Task statement: Could you repeat, exactly and with no pictures, only the lines from the start of the records through the line containing "(378, 285) none"?

Data records:

--------------------------------------------------

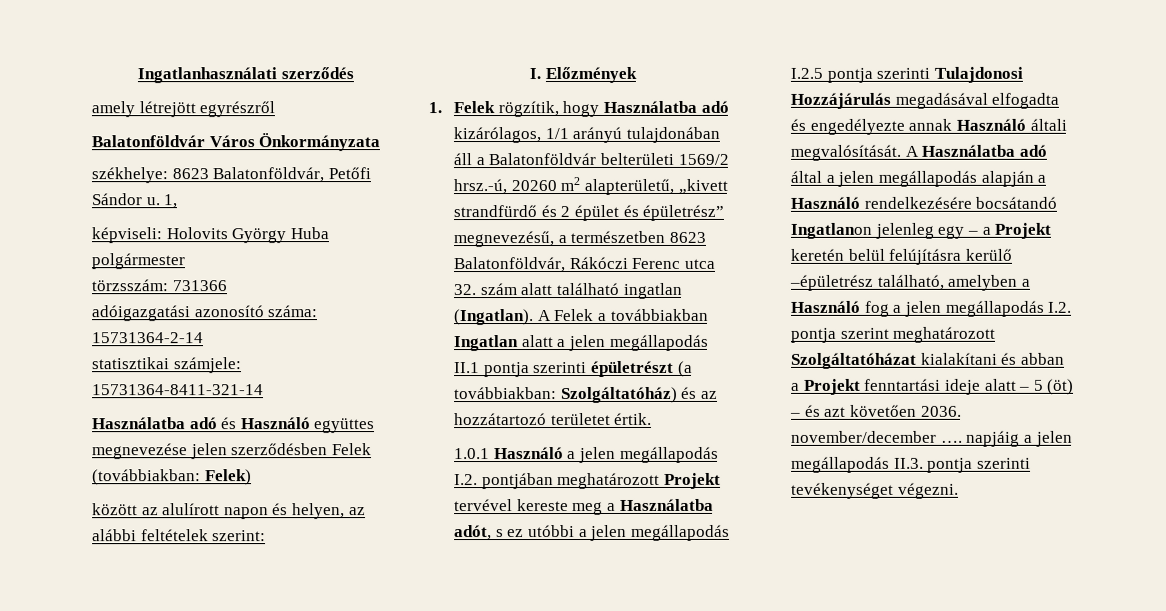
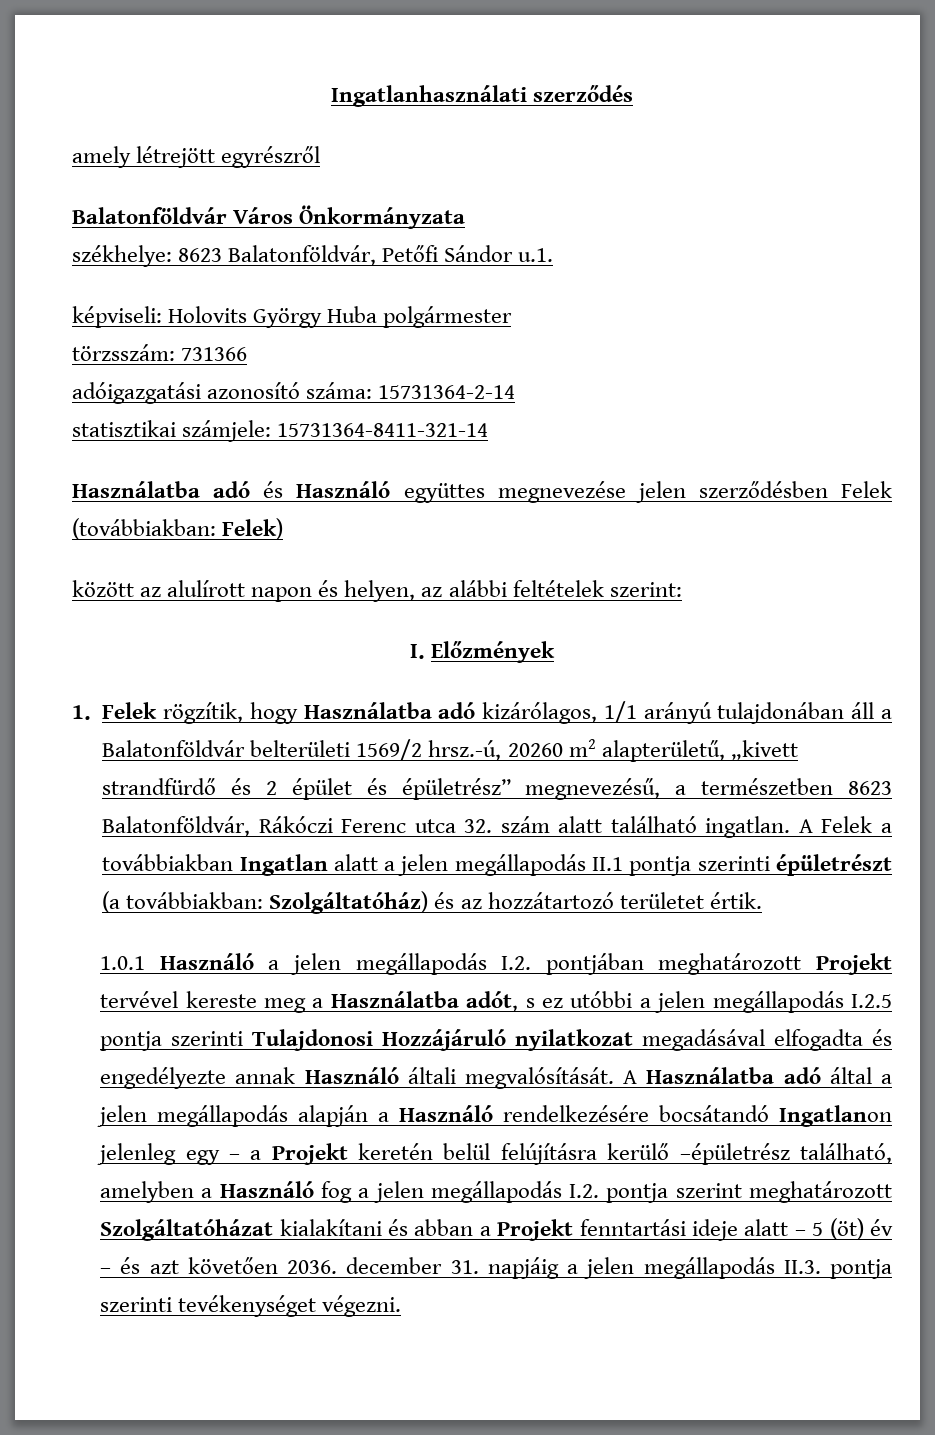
[145,194,178,209] u. 1, -> [518,248,554,262] u.1.
[622,282,682,299] [454,309,535,326] ingatlan (Ingatlan). -> [705,816,791,838] ingatlan.
[790,92,892,109] Hozzájárulás -> [382,1029,634,1051] Hozzájáruló nyilatkozat
(1075, 386) none -> [870,1219,893,1236] év
[791,430,963,443] november/december …. -> [346,1257,479,1274] december 31.

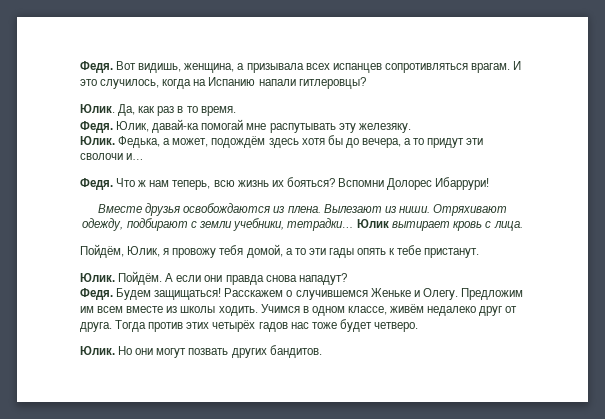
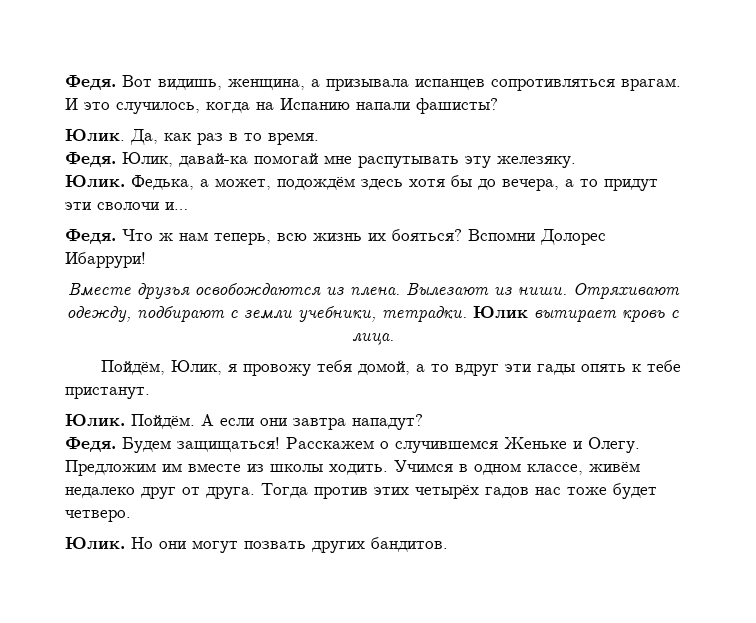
[305,63,330,70] всех -> (409, 85) none
[298,77,366,89] гитлеровцы? -> [416,98,498,114] фашисты?
[287,218,354,231] тетрадки… -> [382,306,467,323] тетрадки.
(306, 251) none -> [454,364,499,376] вдруг
[225,275,297,285] правда снова -> [293,418,346,430] завтра
[97,306,124,313] всем -> (182, 467) none

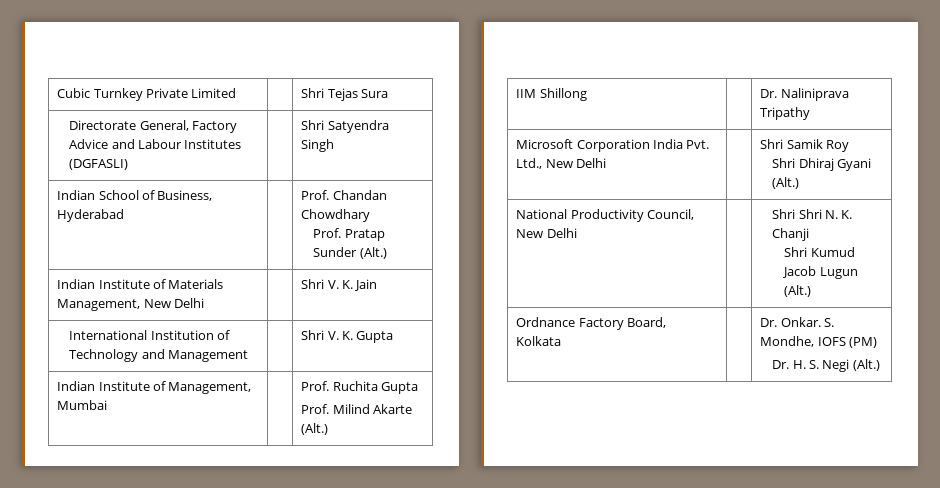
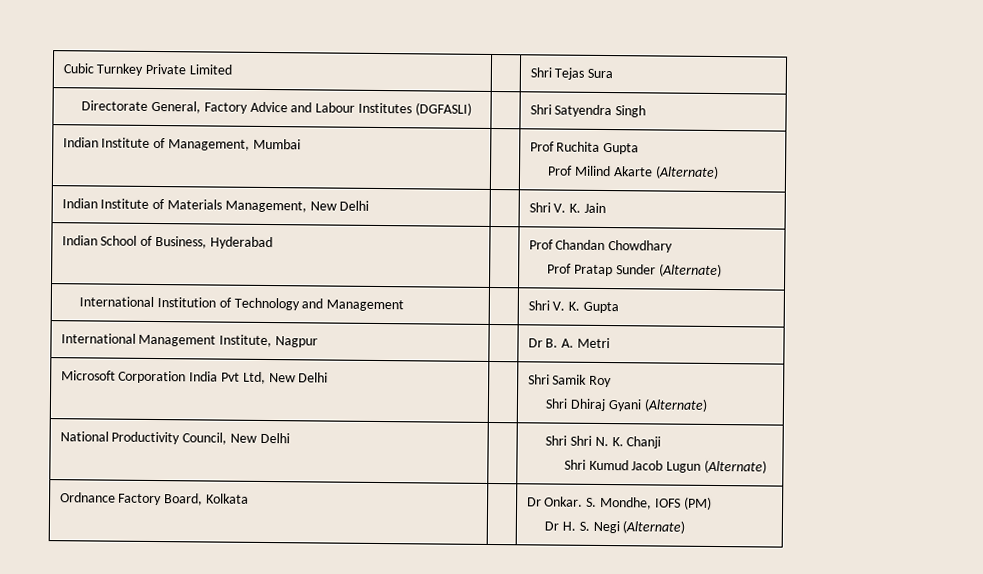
[98,190,213,201] [57,209,125,222] [301,190,387,200] [301,209,371,222] [313,228,385,241] [313,247,387,259] School of Business, Hyderabad | | Prof. Chandan Chowdhary // Prof. Pratap Sunder (Alt.) -> [101,137,301,151] [529,141,640,155] [547,165,719,180] Institute of Management, Mumbai | | Prof Ruchita Gupta // Prof Milind Akarte (Alternate)
(378, 285) none -> [61,235,273,250] [528,239,674,253] [547,263,722,278] // Indian School of Business, Hyderabad | | Prof Chandan Chowdhary // Prof Pratap Sunder (Alternate)
[57,381,252,394] [57,400,108,410] [301,381,418,394] [301,404,412,414] [301,423,329,435] [516,88,587,101] [760,88,849,101] [760,107,811,120] Indian Institute of Management, Mumbai | | Prof. Ruchita Gupta // Prof. Milind Akarte (Alt.) // IIM Shillong | | Dr. Naliniprava Tripathy -> [60,333,318,348] [527,337,610,349] International Management Institute, Nagpur | | Dr B. A. Metri
[686,140,710,149] [516,158,543,169] Pvt. Ltd., -> [220,371,266,384] Pvt Ltd,
[772,177,800,189] (Alt.) -> [643,398,708,412] (Alternate)
[784,285,812,297] (Alt.) -> [703,459,767,474] (Alternate)
(666, 322) // -> (204, 499) none
[760,318,778,327] Dr. -> [526,497,542,507] Dr
[772,360,790,369] Dr. -> [544,521,560,531] Dr
[852,359,880,371] (Alt.) -> [622,520,686,534] (Alternate)

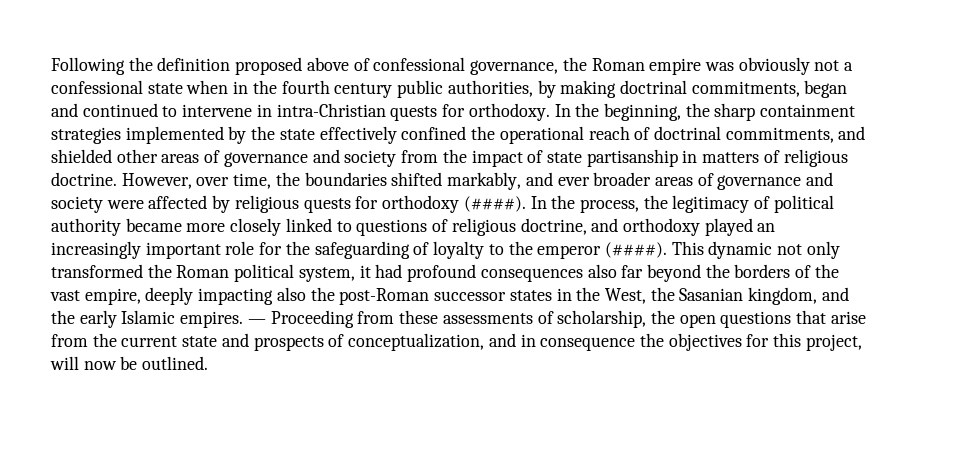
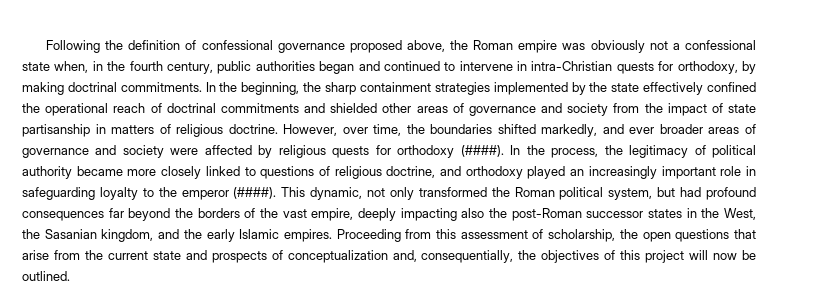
[235,57,559,75] proposed above of confessional governance, -> [185,40,445,53] of confessional governance proposed above,
[186,80,229,94] when -> [54,61,89,73] when,
[334,80,800,98] century public authorities, by making doctrinal commitments, -> [166,61,315,74] century, public authorities
[468,103,550,121] orthodoxy. -> [677,61,757,74] [22,82,202,95] orthodoxy, by making doctrinal commitments.
[725,127,834,143] commitments, -> [220,103,299,113] commitments
[447,172,522,190] markably, -> [541,124,598,137] markedly,
[259,241,430,259] for the safeguarding of -> [746,166,757,176] [22,187,95,200] in safeguarding
[708,241,773,259] dynamic -> [310,187,363,200] dynamic,
[359,265,371,278] it -> [657,187,676,197] but
[587,264,617,278] also -> (104, 216) none
[247,319,266,324] — -> (332, 235) none
[399,310,533,324] these assessments -> [436,229,528,239] this assessment
[348,333,862,351] conceptualization, and in consequence the objectives for this project, -> [287,250,685,263] conceptualization and, consequentially, the objectives of this project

--------------------------------------------------

Answer to this problem:
[145,194,178,209] u. 1, -> [518,248,554,262] u.1.
[622,282,682,299] [454,309,535,326] ingatlan (Ingatlan). -> [705,816,791,838] ingatlan.
[790,92,892,109] Hozzájárulás -> [382,1029,634,1051] Hozzájáruló nyilatkozat
(1075, 386) none -> [870,1219,893,1236] év
[791,430,963,443] november/december …. -> [346,1257,479,1274] december 31.

[305,63,330,70] всех -> (409, 85) none
[298,77,366,89] гитлеровцы? -> [416,98,498,114] фашисты?
[287,218,354,231] тетрадки… -> [382,306,467,323] тетрадки.
(306, 251) none -> [454,364,499,376] вдруг
[225,275,297,285] правда снова -> [293,418,346,430] завтра
[97,306,124,313] всем -> (182, 467) none

[98,190,213,201] [57,209,125,222] [301,190,387,200] [301,209,371,222] [313,228,385,241] [313,247,387,259] School of Business, Hyderabad | | Prof. Chandan Chowdhary // Prof. Pratap Sunder (Alt.) -> [101,137,301,151] [529,141,640,155] [547,165,719,180] Institute of Management, Mumbai | | Prof Ruchita Gupta // Prof Milind Akarte (Alternate)
(378, 285) none -> [61,235,273,250] [528,239,674,253] [547,263,722,278] // Indian School of Business, Hyderabad | | Prof Chandan Chowdhary // Prof Pratap Sunder (Alternate)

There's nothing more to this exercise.